Knowing how to avoid danger can be reassuring. But, we can’t stop ourselves from enjoying life. We can’t live life feeling frightened. So, if you find yourself walking home from the pub in the dark, or running through the woods at the weekend, knowing some key moves can act as a confidence-booster. Feeling confident in your ability to protect yourself can help to empower you in everyday life, too; nothing’s going to hold you back.
We hope you’re never in a situation where you need to fight back, but if you are, you shouldn’t be afraid to. Here are four simple self-defence tips to help improve your confidence every day:
Don’t put yourself in danger
Prevention is the best form of self-defence.
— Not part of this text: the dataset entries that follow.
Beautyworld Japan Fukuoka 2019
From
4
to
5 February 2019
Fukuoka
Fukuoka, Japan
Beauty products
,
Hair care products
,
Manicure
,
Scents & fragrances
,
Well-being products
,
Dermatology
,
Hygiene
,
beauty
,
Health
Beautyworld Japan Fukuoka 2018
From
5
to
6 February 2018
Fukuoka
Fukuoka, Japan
Be sure you always follow general safety tips: be aware of your surroundings; only walk and park in well-lit areas; have your keys in reach as you approach your door or car.
Attackers will look for vulnerable targets, so try to notice the way you hold yourself and move your body. Do you look timid? Nervous? An easy target?
Walk with your head up and shoulders back. Make eye contact with people you pass, instead of looking at your phone or at the ground. You’ll feel and look more confident – and this will change how a potential attacker sees you. It also lets potential attackers know you could identify them, if necessary.
Talk the talk
Apart from avoiding confrontation, try to defuse a situation before it gets dangerous. If you can sense a situation is about to get heated, try talking the person down. If there’s something they want – money, your phone – hand it over. Nothing you own is worth more than your safety.
But, if an attacker touches you (or it’s clear that escape isn’t possible), shout loudly: “BACK OFF!” or “DON’T TOUCH ME!” This does two things: it signals for help, and lets the attacker see you’re not an easy target.
Hit where it hurts
If you need to apply force, aim for the parts of the body where you can easily do the most damage: the face (eyes, nose, ears, neck) and the lower body (groin and knees).
Depending on the position of the attacker and how close they are will determine where you strike them. Remember, do not step in closer to hit them. Don’t put yourself in any further danger, or give them an opportunity to take hold of you.
Escape a choke hold
If your attacker is able to grab you and starts to choke you, it’s normal to instinctively reach for your neck. But, trying to pull their hands away will be hard – especially if you’re smaller than them.
Instead, focus all your energy on getting hold of their thumbs. Use your hands as hooks in a “C” shape to prize their thumbs away. This will make it harder for them to maintain their hold on you, giving you time to try to get away.